The final product weighed 1235 lb, was 4 ft wide, and 15 in thick. Due to its size, it could not safely be transported on wheels, so the town hired a sleigh to bring it to a barge on the Hudson River for the start of its trip to Washington, D.C. After floating down the Hudson River (North River) to New York City, the mammoth cheese was loaded onto the sloop Astrea and taken to Baltimore, Maryland, where it was loaded onto a horse-drawn wagon for the trip to Washington. The three-week, 500 mi journey from Cheshire to Washington became an event from town to town as word spread about the gift.

==Delivery to the White House==
The cheese was eventually presented to Jefferson on January 1, 1802. Leland considered the cheese an act of "profound respect...to the popular ratification of his election." While the cheese did serve to praise Jefferson, the town also made a political statement in its letter to Jefferson, noting that "the cheese was procured by the personal labor of freeborn farmers with the voluntary and cheerful aid of their wives and daughters, without the assistance of a single slave." Although the gift would draw criticisms of Jefferson and the people of Cheshire, Jefferson praised the act as "extraordinary proof of the skill with which those domestic arts...are practiced by [the citizens of Cheshire]." The President then cut a piece of the cheese to present to the town, and it was widely considered the greatest cheese presented at the White House. Jefferson, who opposed the gift giving custom on principle, gave a $200 donation (over 50% of the actual market price) to Leland's congregation as a gesture of gratitude.

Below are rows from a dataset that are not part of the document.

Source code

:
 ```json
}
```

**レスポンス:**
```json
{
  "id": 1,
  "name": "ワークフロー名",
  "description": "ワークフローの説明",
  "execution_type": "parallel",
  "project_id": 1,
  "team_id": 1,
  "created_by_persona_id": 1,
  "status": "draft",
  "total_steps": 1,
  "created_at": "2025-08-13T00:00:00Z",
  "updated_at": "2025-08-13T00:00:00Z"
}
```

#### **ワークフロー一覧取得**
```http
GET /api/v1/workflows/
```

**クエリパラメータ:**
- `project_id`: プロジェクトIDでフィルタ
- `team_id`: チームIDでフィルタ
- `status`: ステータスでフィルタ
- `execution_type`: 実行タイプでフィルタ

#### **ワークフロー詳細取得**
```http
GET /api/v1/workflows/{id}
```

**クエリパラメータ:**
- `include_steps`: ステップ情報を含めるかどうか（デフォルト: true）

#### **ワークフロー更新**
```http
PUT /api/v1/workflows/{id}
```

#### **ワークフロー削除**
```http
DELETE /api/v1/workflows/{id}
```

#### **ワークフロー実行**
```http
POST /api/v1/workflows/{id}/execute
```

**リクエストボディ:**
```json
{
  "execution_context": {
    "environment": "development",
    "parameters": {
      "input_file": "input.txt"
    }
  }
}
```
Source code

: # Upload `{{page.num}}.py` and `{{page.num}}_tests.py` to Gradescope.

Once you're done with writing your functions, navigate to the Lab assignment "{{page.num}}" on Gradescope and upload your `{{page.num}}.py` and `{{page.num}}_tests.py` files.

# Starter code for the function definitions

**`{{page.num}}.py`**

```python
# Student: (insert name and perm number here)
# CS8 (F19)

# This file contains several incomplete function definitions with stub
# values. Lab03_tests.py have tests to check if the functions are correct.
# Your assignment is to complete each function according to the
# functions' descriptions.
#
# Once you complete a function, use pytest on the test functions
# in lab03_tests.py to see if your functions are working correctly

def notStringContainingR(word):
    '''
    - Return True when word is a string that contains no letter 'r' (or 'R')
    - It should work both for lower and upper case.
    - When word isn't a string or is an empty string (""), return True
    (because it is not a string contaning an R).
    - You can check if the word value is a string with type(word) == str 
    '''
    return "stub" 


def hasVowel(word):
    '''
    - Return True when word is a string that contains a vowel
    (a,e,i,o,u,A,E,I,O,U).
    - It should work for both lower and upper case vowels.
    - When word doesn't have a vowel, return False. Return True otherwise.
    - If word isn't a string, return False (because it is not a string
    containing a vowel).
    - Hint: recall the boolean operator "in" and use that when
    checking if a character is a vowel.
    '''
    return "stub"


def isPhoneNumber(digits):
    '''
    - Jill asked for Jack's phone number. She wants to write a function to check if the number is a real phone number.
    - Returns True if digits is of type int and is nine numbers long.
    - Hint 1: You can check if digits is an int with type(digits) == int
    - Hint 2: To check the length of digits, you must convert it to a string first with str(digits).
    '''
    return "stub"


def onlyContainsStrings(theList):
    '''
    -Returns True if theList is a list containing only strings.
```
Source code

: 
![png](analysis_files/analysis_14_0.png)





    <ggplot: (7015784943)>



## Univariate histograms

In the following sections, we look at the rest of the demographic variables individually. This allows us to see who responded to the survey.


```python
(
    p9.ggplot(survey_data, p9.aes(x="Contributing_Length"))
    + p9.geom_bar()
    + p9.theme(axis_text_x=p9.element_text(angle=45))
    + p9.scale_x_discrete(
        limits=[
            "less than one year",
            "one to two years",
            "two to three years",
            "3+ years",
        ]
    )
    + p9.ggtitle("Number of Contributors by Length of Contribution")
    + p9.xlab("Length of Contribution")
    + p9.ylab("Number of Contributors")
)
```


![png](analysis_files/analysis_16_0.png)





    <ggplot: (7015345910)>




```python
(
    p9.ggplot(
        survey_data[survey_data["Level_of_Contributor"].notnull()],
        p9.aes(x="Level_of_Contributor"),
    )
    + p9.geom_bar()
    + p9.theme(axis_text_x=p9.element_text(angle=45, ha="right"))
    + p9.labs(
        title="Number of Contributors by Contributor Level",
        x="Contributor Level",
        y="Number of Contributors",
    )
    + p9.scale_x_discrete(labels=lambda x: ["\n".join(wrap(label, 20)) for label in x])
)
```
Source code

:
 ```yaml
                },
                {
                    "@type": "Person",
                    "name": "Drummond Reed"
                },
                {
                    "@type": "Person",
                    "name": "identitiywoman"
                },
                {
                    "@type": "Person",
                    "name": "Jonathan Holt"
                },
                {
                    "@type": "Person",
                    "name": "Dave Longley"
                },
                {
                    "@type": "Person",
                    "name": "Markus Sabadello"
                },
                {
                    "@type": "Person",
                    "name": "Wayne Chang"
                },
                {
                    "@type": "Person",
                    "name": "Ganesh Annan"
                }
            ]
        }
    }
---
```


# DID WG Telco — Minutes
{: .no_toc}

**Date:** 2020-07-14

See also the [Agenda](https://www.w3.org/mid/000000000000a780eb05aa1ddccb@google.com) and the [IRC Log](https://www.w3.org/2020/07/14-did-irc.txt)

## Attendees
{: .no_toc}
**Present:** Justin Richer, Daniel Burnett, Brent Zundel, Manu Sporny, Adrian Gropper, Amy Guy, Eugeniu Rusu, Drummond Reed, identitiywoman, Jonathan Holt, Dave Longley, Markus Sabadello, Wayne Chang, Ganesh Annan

The cheese remained at the White House for over two years, having been featured in a public dinner for an Independence Day celebration in 1803, eventually being replaced by the "Mammoth Loaf," a large loaf of bread made by the United States Navy out of a barrel full of flour.

==Future inspiration==
The story of the Cheshire cheese has inspired many future events. President Andrew Jackson's supporters commissioned a similar cheese for consumption in 1837, as his supporters believed that "every honor which Jefferson had ever received should be paid him." This event later became the inspiration for a recurring event on the White House television drama The West Wing, entitled "Big Block of Cheese Day." The cheese inspired a critically acclaimed work of fiction, The Mammoth Cheese, by Sheri Holman in 2004 and published by the Grove Press, which told the story about a small town cheesemaker convinced by her pastor to make a giant cheese for the President-elect. The cheese also became the subject of a children's picture book published by Farrar, Straus and Giroux, A Big Cheese for the White House, by Candace Fleming, and was a subject of the American History comedy podcast The Dollop.
Today a cast concrete cheese press stands in Cheshire. A plaque dedicated to Leland is affixed to it.